Islar signed a contract beginning in May 1891 with American impresario L. M. Ruben to perform in his touring opera and concert company led by conductor Gustav Hinrichs. She first appeared with the company in a season of operas at the Grand Opera House in Philadelphia in the summer of 1891 which opened with Gioachino Rossini's William Tell in which she performed the part of Jemmy with Giuseppe Del Puente in the title role and Selma Kronold as Mathilde. In this season she also performed the title role of Léo Delibes's Lakmé with Oscar Saenger as Frédéric and Clara Poole as Mallika; Gilda in Giuseppe Verdi's Rigoletto with Del Puente in the title role and Payne Clarke as the Duke of Mantua; Elvire in Daniel Auber's Masaniello, and the title roles in Charles Gounod's Mireille, William Vincent Wallace's Maritana, and Gaetano Donizetti's Lucia di Lammermoor. The Philadelphia Inquirer described her as a "brilliant coloratura singer" who "triumphed in the difficult role of Lakmé". Other performances included appearances at Ford's Grand Opera House in Baltimore.

In August 1891 Islar signed a contract with the touring opera company led by Minnie Hauk. She was with the company when it began its tour at the Chicago Opera House in September 1891. When the company was in residence at the Orpheum Theatre in San Francisco in October 1891 she performed the role of Marguerite in Charles Gounod's Faust.

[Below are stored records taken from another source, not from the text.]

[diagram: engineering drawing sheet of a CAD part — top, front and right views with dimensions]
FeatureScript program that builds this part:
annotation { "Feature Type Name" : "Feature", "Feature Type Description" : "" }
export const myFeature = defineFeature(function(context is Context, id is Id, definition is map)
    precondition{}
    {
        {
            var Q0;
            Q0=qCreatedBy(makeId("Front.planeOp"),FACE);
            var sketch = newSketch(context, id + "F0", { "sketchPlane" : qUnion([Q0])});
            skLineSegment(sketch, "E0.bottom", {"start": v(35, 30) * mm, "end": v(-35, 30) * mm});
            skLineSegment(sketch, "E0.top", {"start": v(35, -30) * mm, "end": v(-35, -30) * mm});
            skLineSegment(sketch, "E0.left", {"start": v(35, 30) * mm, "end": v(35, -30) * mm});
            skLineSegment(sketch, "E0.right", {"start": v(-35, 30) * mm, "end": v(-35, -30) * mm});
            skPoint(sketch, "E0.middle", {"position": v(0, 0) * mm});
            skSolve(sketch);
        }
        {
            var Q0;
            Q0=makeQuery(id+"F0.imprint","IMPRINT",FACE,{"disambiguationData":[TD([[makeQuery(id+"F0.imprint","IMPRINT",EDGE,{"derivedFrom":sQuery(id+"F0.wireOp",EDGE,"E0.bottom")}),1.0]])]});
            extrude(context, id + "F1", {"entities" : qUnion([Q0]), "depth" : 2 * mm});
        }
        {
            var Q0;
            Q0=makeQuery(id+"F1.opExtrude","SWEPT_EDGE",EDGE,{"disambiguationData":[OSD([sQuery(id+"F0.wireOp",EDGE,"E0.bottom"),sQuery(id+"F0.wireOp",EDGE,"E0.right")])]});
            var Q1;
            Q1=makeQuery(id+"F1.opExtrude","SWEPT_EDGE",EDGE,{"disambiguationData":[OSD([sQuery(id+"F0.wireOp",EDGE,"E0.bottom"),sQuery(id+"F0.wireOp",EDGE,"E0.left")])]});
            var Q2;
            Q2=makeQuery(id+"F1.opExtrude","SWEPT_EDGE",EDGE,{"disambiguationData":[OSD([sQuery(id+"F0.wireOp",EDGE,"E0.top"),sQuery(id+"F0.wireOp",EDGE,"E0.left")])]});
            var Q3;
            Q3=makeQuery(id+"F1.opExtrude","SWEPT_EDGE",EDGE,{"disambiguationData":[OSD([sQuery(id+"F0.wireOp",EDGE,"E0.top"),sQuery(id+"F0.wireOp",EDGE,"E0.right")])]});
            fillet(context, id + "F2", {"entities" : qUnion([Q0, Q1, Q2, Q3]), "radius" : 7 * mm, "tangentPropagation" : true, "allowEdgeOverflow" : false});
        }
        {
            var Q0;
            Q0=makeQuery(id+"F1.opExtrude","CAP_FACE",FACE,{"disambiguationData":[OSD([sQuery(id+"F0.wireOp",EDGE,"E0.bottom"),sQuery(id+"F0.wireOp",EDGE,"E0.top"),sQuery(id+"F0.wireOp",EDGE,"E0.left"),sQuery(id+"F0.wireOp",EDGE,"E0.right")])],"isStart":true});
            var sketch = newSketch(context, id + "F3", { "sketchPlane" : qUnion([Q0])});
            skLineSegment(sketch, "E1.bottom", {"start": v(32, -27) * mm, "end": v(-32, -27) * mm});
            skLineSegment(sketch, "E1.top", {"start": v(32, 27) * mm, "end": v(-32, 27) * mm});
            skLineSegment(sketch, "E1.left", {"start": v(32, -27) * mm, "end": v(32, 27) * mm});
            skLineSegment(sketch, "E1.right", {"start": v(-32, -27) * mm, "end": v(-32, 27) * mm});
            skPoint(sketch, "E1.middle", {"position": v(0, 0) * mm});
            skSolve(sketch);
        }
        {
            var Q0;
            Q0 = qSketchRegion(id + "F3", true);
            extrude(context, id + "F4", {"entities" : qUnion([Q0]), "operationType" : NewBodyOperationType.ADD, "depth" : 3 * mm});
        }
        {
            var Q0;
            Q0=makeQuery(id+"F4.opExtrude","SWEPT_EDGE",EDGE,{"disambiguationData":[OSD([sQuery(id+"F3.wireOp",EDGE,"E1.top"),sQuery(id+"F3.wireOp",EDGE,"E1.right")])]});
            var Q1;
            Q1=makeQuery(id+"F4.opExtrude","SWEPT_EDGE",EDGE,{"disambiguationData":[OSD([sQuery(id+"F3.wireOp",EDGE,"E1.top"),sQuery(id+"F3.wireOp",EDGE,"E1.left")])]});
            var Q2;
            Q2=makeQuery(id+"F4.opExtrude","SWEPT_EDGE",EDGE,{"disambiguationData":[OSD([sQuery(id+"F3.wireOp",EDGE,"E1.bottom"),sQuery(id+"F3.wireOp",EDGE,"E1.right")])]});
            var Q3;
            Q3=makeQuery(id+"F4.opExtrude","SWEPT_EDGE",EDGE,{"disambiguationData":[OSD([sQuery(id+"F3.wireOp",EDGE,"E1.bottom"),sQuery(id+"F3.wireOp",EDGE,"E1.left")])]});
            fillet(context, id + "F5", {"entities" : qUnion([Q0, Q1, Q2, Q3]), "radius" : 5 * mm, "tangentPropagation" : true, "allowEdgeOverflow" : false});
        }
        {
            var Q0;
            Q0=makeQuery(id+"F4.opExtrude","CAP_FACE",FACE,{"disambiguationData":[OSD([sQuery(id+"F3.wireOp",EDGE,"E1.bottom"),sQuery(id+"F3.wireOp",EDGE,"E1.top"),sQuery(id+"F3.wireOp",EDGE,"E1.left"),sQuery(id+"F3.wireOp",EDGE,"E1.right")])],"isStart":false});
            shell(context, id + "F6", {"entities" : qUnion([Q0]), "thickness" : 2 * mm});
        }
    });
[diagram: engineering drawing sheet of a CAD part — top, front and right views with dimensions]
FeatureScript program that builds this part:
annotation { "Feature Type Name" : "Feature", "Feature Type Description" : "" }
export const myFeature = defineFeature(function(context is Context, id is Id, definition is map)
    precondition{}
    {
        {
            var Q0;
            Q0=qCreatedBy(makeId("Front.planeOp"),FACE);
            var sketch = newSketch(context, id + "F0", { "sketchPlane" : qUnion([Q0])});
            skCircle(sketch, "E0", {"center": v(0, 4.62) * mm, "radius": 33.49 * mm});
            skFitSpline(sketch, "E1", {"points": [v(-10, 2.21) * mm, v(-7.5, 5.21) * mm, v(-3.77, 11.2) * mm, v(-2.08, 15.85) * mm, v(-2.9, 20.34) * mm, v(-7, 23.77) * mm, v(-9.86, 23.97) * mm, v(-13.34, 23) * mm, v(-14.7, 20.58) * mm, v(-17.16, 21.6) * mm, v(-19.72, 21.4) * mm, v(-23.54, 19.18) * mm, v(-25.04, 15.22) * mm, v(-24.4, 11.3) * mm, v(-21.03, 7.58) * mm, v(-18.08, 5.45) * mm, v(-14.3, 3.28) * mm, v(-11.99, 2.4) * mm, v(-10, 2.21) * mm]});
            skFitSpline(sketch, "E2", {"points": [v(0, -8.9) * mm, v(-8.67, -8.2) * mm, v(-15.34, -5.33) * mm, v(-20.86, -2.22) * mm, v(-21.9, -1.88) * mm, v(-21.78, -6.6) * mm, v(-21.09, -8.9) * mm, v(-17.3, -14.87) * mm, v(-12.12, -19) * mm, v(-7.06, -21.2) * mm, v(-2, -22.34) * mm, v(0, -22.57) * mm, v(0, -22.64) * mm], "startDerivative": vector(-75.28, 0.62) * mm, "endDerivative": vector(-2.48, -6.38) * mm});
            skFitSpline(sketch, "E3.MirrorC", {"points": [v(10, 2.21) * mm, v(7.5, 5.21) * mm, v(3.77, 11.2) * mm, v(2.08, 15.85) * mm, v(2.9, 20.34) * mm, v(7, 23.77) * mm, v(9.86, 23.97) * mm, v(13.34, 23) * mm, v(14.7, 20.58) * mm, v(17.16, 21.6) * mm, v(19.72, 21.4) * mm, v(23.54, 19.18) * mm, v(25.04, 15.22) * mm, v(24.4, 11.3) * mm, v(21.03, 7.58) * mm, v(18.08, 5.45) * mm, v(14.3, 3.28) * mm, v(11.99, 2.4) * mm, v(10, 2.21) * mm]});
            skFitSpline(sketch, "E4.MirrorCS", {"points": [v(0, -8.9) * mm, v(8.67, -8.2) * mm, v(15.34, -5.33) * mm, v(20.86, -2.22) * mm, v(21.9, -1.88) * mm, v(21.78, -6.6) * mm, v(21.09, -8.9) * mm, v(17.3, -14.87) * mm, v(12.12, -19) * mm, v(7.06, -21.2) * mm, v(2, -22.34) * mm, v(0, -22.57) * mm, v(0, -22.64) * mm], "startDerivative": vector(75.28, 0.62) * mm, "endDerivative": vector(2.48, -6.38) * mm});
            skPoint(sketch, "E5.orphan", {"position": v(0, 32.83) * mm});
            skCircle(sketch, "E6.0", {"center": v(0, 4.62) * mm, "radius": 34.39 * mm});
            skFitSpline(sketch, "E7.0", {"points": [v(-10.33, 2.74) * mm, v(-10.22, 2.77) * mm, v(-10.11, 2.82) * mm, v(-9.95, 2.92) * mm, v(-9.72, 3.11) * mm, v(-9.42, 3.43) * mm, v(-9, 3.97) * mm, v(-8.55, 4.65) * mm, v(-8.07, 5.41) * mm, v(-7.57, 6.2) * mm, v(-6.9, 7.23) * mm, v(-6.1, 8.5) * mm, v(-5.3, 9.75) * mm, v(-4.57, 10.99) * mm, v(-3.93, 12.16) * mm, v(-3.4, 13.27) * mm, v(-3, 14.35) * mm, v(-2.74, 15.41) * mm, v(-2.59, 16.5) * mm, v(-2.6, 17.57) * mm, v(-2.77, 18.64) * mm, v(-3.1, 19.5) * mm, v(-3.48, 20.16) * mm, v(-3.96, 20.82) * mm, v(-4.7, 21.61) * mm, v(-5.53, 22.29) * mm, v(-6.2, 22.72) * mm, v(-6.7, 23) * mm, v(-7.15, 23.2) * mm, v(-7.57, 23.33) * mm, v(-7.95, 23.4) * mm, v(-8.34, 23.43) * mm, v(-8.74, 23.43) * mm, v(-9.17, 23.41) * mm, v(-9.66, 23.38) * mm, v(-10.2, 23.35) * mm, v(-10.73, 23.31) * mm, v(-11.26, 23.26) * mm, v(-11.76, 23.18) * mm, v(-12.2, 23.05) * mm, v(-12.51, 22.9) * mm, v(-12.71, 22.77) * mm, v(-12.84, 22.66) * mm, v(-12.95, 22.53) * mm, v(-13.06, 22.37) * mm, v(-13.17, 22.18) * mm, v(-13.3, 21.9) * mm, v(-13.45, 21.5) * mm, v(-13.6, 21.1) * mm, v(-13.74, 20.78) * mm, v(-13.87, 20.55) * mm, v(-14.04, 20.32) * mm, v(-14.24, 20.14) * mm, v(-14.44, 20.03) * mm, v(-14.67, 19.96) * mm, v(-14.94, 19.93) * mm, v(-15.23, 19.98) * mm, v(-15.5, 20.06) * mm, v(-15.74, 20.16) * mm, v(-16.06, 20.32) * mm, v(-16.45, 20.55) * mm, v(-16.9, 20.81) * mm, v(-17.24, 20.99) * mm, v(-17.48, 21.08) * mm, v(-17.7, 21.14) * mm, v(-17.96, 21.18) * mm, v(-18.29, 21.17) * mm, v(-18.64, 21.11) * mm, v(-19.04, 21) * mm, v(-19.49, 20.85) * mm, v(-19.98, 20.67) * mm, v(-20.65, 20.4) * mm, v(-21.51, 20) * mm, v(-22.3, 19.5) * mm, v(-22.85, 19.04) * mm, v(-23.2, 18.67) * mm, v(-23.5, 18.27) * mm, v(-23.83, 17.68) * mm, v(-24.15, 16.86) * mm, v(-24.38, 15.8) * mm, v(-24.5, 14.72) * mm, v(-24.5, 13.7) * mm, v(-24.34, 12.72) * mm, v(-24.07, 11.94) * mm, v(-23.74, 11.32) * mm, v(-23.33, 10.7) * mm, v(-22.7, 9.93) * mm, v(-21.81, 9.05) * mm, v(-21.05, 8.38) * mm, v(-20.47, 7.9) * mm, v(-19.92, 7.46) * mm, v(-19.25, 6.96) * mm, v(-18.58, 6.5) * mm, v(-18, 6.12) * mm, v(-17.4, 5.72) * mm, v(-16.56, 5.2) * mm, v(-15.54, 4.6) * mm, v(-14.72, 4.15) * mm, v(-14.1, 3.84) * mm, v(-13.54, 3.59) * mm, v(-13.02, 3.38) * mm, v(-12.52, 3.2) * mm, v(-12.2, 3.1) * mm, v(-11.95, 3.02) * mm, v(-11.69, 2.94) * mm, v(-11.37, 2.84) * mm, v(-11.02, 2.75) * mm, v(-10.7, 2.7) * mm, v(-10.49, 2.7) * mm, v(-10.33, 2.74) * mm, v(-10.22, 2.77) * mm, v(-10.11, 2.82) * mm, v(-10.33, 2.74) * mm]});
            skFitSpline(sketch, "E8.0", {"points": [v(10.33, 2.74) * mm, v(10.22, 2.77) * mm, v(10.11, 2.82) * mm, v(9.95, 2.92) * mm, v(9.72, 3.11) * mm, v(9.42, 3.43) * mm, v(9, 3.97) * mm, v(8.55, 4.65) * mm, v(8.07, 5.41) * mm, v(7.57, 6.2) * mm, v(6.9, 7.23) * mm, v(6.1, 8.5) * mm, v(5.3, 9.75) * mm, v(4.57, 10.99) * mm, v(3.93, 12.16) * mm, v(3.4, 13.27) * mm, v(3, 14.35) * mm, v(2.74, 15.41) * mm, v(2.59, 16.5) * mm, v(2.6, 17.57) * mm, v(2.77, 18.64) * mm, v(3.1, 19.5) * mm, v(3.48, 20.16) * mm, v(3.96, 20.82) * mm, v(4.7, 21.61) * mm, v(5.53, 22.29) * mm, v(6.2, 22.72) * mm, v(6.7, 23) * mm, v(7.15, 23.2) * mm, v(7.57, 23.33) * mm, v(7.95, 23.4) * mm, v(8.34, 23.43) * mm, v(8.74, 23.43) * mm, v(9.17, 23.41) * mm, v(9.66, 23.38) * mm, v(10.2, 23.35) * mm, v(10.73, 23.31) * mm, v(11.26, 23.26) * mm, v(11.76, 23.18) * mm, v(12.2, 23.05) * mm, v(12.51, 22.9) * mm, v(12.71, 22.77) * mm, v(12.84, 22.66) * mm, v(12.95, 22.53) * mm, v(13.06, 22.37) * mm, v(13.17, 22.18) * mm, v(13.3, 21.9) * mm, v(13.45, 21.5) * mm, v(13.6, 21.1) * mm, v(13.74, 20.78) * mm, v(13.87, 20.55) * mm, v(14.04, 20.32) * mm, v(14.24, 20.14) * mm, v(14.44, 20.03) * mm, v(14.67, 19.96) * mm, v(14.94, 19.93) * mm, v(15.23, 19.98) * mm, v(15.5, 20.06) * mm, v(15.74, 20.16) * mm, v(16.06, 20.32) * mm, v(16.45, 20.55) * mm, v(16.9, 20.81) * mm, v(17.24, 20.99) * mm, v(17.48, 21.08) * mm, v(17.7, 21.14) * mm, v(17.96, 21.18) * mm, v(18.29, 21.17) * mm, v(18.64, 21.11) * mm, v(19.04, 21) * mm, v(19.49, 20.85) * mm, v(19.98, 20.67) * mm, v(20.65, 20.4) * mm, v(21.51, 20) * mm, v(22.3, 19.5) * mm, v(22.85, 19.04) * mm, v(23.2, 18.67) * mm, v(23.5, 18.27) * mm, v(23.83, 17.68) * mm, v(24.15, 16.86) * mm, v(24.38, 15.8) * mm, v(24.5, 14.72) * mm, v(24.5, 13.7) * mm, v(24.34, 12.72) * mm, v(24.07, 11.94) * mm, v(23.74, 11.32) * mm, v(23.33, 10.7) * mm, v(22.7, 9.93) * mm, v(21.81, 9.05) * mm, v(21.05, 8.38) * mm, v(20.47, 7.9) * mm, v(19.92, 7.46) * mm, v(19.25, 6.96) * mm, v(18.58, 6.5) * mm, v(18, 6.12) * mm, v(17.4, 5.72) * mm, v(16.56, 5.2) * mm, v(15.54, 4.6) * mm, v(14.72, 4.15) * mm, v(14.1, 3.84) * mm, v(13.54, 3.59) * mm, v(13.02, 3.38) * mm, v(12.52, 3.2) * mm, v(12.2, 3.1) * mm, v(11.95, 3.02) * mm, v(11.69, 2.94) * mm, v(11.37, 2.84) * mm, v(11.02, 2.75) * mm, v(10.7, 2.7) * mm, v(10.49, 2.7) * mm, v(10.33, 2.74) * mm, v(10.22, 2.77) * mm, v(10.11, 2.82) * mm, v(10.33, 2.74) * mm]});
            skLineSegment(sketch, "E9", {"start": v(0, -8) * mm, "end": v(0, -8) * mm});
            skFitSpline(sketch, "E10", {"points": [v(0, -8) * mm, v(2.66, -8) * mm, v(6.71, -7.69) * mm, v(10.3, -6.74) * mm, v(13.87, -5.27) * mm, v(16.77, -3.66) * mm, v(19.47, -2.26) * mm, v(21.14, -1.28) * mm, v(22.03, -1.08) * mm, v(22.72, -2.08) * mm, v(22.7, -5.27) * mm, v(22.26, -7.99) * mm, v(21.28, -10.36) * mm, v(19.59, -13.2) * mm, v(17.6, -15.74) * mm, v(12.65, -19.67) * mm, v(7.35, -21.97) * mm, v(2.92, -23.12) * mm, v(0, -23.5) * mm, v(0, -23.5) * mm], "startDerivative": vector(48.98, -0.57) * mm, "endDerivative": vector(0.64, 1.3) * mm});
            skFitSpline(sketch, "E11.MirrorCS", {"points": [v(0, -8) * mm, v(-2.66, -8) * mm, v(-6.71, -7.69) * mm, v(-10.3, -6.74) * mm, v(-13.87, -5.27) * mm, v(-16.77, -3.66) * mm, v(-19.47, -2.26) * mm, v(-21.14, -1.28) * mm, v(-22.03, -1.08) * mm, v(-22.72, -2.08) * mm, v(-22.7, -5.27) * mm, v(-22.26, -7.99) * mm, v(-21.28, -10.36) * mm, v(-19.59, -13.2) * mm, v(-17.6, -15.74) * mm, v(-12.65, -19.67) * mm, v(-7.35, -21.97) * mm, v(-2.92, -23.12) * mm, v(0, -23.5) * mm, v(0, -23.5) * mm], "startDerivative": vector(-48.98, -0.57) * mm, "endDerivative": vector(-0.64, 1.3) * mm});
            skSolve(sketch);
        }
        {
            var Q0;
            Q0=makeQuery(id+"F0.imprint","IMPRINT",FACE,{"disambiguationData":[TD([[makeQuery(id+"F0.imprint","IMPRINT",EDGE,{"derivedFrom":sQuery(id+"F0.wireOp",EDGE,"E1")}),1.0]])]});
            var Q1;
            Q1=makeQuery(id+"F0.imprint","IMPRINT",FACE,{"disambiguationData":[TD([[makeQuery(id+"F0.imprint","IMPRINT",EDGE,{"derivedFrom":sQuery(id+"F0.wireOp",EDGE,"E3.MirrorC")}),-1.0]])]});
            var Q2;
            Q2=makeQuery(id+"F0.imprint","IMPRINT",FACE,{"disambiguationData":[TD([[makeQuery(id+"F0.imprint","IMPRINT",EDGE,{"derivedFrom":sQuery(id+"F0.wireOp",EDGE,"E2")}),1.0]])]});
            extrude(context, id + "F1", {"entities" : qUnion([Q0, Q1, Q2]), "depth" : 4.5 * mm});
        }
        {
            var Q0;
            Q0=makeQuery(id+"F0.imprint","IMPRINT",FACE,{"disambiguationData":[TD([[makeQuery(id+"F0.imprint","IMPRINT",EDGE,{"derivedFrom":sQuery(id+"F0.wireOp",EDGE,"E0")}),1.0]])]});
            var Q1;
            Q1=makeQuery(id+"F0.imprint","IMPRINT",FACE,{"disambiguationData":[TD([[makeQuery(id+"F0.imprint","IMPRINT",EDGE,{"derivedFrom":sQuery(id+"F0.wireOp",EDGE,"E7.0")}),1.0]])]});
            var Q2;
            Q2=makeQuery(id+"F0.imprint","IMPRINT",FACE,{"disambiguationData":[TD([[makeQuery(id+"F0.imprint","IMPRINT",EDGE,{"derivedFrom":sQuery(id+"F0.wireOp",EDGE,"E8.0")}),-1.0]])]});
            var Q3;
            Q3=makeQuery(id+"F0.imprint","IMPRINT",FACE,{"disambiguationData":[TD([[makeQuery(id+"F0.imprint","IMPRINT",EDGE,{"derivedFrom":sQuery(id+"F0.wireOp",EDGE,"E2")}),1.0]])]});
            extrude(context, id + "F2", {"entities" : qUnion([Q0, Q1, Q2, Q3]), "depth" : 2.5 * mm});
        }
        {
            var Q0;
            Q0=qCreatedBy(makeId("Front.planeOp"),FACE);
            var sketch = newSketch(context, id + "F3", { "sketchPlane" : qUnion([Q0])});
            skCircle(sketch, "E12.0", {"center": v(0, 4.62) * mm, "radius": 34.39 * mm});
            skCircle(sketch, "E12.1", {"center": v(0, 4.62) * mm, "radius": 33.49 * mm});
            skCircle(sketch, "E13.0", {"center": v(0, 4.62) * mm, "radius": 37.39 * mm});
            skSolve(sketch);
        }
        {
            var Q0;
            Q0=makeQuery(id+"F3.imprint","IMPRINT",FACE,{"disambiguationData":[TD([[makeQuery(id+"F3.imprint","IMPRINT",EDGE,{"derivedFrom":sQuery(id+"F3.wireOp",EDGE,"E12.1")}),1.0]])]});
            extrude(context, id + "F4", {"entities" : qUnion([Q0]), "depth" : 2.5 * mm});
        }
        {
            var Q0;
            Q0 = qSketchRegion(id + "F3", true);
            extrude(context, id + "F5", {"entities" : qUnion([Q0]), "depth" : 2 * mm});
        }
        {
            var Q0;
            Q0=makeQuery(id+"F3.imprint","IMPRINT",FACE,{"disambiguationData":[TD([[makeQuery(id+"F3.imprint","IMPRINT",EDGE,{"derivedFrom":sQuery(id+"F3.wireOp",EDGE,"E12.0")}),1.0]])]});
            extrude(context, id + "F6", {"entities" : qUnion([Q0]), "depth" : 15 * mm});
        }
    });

==Later life, career, and death==
Islar returned to Germany where she was initially a resident artist with the Kroll Opera House and later Theater Bremen. She also performed at the opera house in Elberfeld. She was a principal soprano at the New German Theatre (now the State Opera) in Prague from 1895-1898, the Leipzig Opera from 1898-1900, and the Landestheater Coburg from 1901 to 1904. She also appeared as a guest artist at major opera houses in Germany and Austria. Other roles in her repertoire included Frau Fluth in Otto Nicolai's in The Merry Wives of Windsor, Gunda in Siegfried Wagner's Der Bärenhäuter, Marie in Albert Lortzing's Zar und Zimmermann, Marie in Donizetti's La fille du régiment, Zerlina in Auber's Fra Diavolo, and the title role in Ambroise Thomas's Mignon.

Islar also worked on the concert stage. In her later life she lived in Vienna, Austria. During World War II she was arrested and sent to the Theresienstadt Ghetto where she was murdered on September 24, 1944; a victim of The Holocaust.